[THE INPUT]:
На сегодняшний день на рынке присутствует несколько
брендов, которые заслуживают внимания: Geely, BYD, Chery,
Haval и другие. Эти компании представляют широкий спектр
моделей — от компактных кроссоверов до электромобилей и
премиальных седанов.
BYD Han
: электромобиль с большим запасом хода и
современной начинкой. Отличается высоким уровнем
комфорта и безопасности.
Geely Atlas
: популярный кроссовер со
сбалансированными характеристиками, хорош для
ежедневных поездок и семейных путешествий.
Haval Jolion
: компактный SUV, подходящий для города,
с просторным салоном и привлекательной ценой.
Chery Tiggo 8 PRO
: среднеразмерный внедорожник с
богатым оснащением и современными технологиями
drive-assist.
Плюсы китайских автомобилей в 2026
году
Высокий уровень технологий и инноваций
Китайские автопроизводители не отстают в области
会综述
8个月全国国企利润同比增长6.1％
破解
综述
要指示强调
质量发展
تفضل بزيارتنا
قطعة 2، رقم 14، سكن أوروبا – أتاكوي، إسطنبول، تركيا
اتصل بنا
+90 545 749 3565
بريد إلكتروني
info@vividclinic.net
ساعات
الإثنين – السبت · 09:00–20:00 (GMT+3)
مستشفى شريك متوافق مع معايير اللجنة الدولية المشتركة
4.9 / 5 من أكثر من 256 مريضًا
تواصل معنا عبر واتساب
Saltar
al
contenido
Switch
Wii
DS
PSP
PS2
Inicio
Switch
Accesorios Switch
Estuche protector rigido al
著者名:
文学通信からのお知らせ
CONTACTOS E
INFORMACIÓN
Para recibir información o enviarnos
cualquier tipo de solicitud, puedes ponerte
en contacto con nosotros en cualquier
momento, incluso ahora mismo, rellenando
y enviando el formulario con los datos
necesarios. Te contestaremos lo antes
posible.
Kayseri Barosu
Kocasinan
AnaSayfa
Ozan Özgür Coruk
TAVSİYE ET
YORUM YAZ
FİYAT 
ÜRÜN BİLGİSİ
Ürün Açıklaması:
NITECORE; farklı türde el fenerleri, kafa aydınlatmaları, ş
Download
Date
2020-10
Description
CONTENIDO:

[WORK REQUIRED]:
Please reproduce all of the lines above word for word.

[RESPONSE TO THE EXERCISE]:
На сегодняшний день на рынке присутствует несколько
брендов, которые заслуживают внимания: Geely, BYD, Chery,
Haval и другие. Эти компании представляют широкий спектр
моделей — от компактных кроссоверов до электромобилей и
премиальных седанов.
BYD Han
: электромобиль с большим запасом хода и
современной начинкой. Отличается высоким уровнем
комфорта и безопасности.
Geely Atlas
: популярный кроссовер со
сбалансированными характеристиками, хорош для
ежедневных поездок и семейных путешествий.
Haval Jolion
: компактный SUV, подходящий для города,
с просторным салоном и привлекательной ценой.
Chery Tiggo 8 PRO
: среднеразмерный внедорожник с
богатым оснащением и современными технологиями
drive-assist.
Плюсы китайских автомобилей в 2026
году
Высокий уровень технологий и инноваций
Китайские автопроизводители не отстают в области
会综述
8个月全国国企利润同比增长6.1％
破解
综述
要指示强调
质量发展
تفضل بزيارتنا
قطعة 2، رقم 14، سكن أوروبا – أتاكوي، إسطنبول، تركيا
اتصل بنا
+90 545 749 3565
بريد إلكتروني
info@vividclinic.net
ساعات
الإثنين – السبت · 09:00–20:00 (GMT+3)
مستشفى شريك متوافق مع معايير اللجنة الدولية المشتركة
4.9 / 5 من أكثر من 256 مريضًا
تواصل معنا عبر واتساب
Saltar
al
contenido
Switch
Wii
DS
PSP
PS2
Inicio
Switch
Accesorios Switch
Estuche protector rigido al
著者名:
文学通信からのお知らせ
CONTACTOS E
INFORMACIÓN
Para recibir información o enviarnos
cualquier tipo de solicitud, puedes ponerte
en contacto con nosotros en cualquier
momento, incluso ahora mismo, rellenando
y enviando el formulario con los datos
necesarios. Te contestaremos lo antes
posible.
Kayseri Barosu
Kocasinan
AnaSayfa
Ozan Özgür Coruk
TAVSİYE ET
YORUM YAZ
FİYAT 
ÜRÜN BİLGİSİ
Ürün Açıklaması:
NITECORE; farklı türde el fenerleri, kafa aydınlatmaları, ş
Download
Date
2020-10
Description
CONTENIDO:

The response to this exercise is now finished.